Associazione per la Protezione del Territorio dai Grandi Predatori (APTdaiGP)
La decisione del comitato della Convenzione di Berna di accogliere la proposta dell’Unione Europea di declassare il lupo da specie strettamente protetta a specie protetta e l’accoglienza da parte del Consiglio degli Stati di mozioni che vanno nella giusta direzione, si potrebbero commentare con un paio di frasi ad effetto del tipo: "Era ora di rivedere una decisione presa 45 anni or sono senza valutare accuratamente le conseguenze che tale scelta avrebbe avuto sulla pastorizia e per gli Stati stessi che l'avevano sottoscritta". Tuttavia la situazione è diventata talmente grave in parecchi stati europei, compresa la Svizzera, che non è tempo per inutili trionfalismi, ma pensiamo che la decisione meriti comunque qualche approfondimento.
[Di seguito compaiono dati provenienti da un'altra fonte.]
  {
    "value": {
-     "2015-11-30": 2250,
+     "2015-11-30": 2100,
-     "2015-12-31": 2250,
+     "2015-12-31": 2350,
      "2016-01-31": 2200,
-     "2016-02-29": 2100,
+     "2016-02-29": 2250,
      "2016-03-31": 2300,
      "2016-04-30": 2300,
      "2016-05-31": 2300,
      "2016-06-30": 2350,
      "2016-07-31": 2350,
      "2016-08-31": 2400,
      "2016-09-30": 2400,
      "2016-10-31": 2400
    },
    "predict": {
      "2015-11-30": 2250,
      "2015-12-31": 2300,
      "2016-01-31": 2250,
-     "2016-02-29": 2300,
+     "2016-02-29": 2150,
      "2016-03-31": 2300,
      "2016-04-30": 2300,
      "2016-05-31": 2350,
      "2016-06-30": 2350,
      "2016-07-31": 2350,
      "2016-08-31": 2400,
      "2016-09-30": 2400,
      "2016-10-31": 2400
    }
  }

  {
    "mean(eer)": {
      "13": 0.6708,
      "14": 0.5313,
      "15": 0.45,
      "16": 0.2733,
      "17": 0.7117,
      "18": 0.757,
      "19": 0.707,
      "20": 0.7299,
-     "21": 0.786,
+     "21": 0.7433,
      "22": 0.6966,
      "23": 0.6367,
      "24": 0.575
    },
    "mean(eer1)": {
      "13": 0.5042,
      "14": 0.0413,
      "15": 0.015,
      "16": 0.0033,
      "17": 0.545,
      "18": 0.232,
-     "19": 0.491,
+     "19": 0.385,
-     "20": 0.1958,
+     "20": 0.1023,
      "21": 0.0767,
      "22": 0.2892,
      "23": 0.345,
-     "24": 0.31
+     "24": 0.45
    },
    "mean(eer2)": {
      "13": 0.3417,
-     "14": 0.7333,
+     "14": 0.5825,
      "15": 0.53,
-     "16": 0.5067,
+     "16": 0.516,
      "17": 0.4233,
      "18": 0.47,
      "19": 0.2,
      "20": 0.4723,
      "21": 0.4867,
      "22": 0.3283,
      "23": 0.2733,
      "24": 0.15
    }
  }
Innanzitutto diversi studi scientifici e storici hanno dimostrato in modo inequivocabile che il conflitto tra grandi carnivori (in particolare il lupo e l’orso) e l’allevamento di bestiame al pascolo è sempre esistito nel corso dei secoli e in tutti i Paesi. La gravità del contrasto dipende essenzialmente dalla densità dei lupi in un determinato territorio: in certi periodi storici e in alcune realtà pastorizie il conflitto è stato particolarmente cruento con l’attacco reiterato anche a esseri umani.
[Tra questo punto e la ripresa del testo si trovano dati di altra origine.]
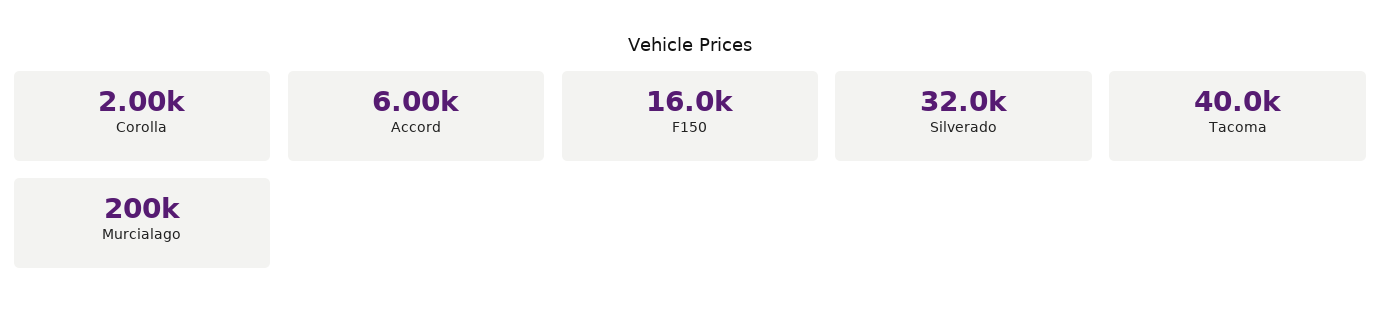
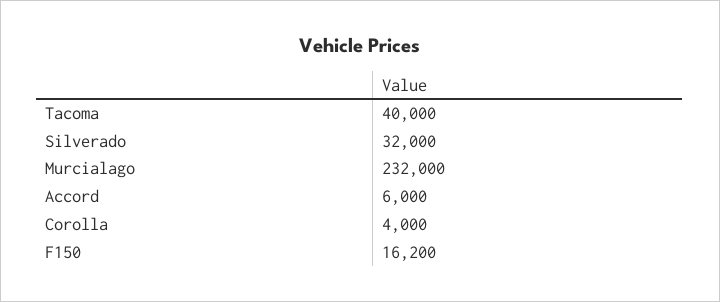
  {
-   "Corolla": 2000,
+   "Corolla": 4000,
    "Accord": 6000,
-   "F150": 16000,
+   "F150": 16200,
    "Silverado": 32000,
    "Tacoma": 40000,
-   "Murcialago": 200000
+   "Murcialago": 232000
  }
Nel 1979, quando è stata decretata la protezione assoluta, il lupo era presente in pochi Paesi europei (Italia, Spagna e alcuni Paesi balcanici) in quantità contenute. Oggi è diffuso in tutti i Paesi europei, tranne le isole, e il numero è salito a quasi 30’000 esemplari! Secondo gli elenchi della IUCN il lupo non era allora (e tantomeno lo è oggi) definito come "in serio pericolo di estinzione" e non si comprende come mai sia stato classificato con la "protezione assoluta". Uno status che non si giustificava allora e ancor meno oggi.
I dati che non emergono quasi mai negli scritti che descrivono l’espansione del lupo sono quelli che riguardano la percentuale di aziende di allevamento che hanno cessato di esistere nello stesso periodo, quanti alpeggi sono stati abbandonati, quanti capi di bestiame in meno e soprattutto quanto hanno speso i Paesi europei in questi anni per la gestione del lupo. E quanto dovranno ancora spendere nei prossimi anni.
Anche nella nostra realtà cantonale e federale abbiamo vissuto, a partire dal 1995, analoghe difficoltà e problemi, con l'aggravante che il nostro territorio è meno difendibile, più montagnoso e che le aziende sono più piccole e fragili. Dal 2001 in Ticino siamo passati dal primo lupo di passaggio a una cinquantina attuale di esemplari circolanti. Una densità che supera di diverse volte quella riscontrabile nei grandi parchi naturali nordamericani! Siamo pure passati da tre animali predati in un anno a oltre 200 ogni anno, nonostante le onerose misure di protezione messe in atto dagli allevatori. In parallelo, il numero di alpeggi caricati a bestiame minuto è diminuito di oltre il 45 % negli ultimi 12 anni, un fattore che rende ancor più significativo e drammatico il dato sulle predazioni.
In un momento di tagli finanziari in molti settori essenziali per tutti i cittadini sia da parte della Confederazione che dei Cantoni suona come una vergognosa contraddizione dover continuare ad aumentare le risorse finanziarie nella gestione del lupo e nelle misure di protezione passive dove si possono applicare.
Passare da un’espansione praticamente incontrollata del lupo (come è stato finora) a una regolazione ragionata dei grandi predatori in rapporto alle esigenze dell’allevamento e in proporzione alle dimensioni del territorio è l’unica soluzione possibile per evitare il tracollo della pastorizia e per garantire la piena sicurezza dei cittadini che si avventurano nei nostri boschi.
Il fatto che la decisione di declassamento verrà decretata a livello europeo ci permette di prevedere che una gestione più energica sarà intrapresa anche nei paesi confinanti e che questo coordinamento permetterà il ripristino di condizioni accettabili per tutte le parti interessate
La narrazione ambientalista che inneggiava (e forse inneggia ancora) alla coesistenza pacifica ha rivelato tutte le sue fallacità ed ha fatto il suo tempo. Invitiamo coloro che si oppongono per convinzione o per ideologia alle decisioni intraprese a livello europeo a dare prova di buonsenso e a comprendere che il lupo non è mai stato in pericolo di estinzione e tantomeno lo sarebbe anche qualora si riuscisse a ridurne la densità attuale di una decina di volte.
Dall’Europa e da Berna sono giunti due segnali positivi. Alle nostre autorità cantonali rimane il compito di metterle in pratica.